_REQUEST:_ If a line in the data below holds the word "sanitaria", copy it.

---------- SUPPLIED MATERIAL ----------

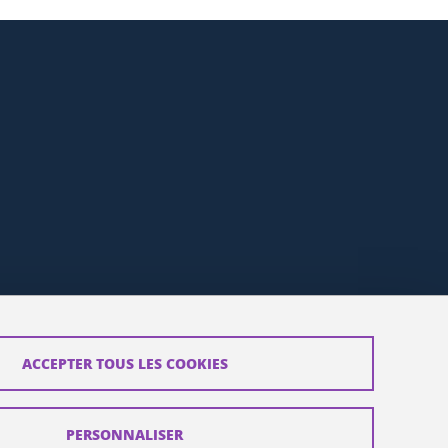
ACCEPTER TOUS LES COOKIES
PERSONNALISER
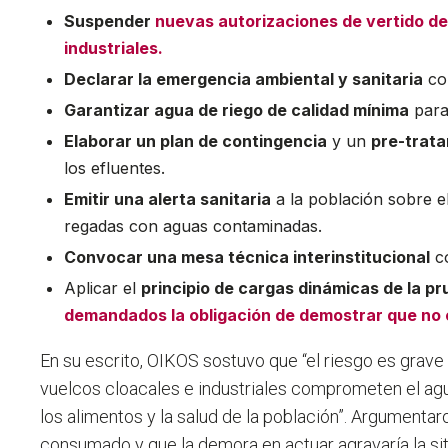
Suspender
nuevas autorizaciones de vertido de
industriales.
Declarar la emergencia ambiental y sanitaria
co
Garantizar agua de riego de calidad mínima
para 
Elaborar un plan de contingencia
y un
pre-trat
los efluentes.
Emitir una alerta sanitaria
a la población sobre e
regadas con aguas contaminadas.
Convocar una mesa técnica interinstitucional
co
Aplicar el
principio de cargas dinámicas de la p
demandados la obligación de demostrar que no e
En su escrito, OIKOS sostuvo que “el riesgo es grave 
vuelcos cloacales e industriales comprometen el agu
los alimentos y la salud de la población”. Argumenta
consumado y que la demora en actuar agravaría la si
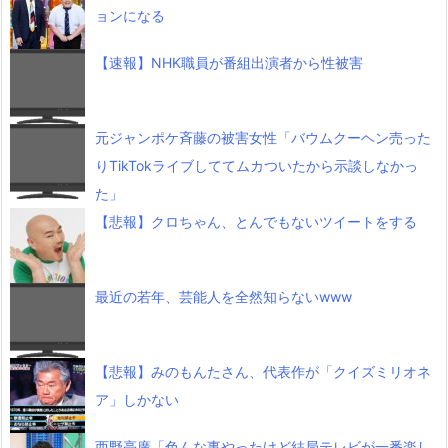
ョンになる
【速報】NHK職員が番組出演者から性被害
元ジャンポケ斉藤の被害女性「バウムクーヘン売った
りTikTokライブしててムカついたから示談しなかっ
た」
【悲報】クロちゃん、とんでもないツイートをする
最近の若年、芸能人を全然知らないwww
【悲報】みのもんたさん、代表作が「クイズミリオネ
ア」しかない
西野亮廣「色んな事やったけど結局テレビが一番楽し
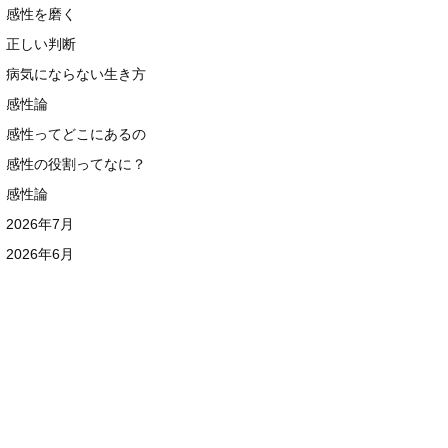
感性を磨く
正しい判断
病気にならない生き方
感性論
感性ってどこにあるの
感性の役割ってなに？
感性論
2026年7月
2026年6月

----------
---------- SUPPLIED MATERIAL ----------

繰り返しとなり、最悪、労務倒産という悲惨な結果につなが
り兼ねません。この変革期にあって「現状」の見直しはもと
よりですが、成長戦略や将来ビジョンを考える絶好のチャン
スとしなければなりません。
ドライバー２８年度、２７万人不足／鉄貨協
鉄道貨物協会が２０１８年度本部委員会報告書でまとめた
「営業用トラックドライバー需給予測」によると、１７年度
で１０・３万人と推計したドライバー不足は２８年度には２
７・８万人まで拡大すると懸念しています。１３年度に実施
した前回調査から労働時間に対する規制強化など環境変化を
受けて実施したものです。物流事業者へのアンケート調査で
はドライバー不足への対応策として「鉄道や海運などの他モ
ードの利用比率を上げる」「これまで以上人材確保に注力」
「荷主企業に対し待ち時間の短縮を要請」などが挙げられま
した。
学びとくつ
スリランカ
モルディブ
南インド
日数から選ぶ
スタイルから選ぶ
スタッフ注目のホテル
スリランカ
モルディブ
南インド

----------

_TASK RESPONSE:_
Declarar la emergencia ambiental y sanitaria
Emitir una alerta sanitaria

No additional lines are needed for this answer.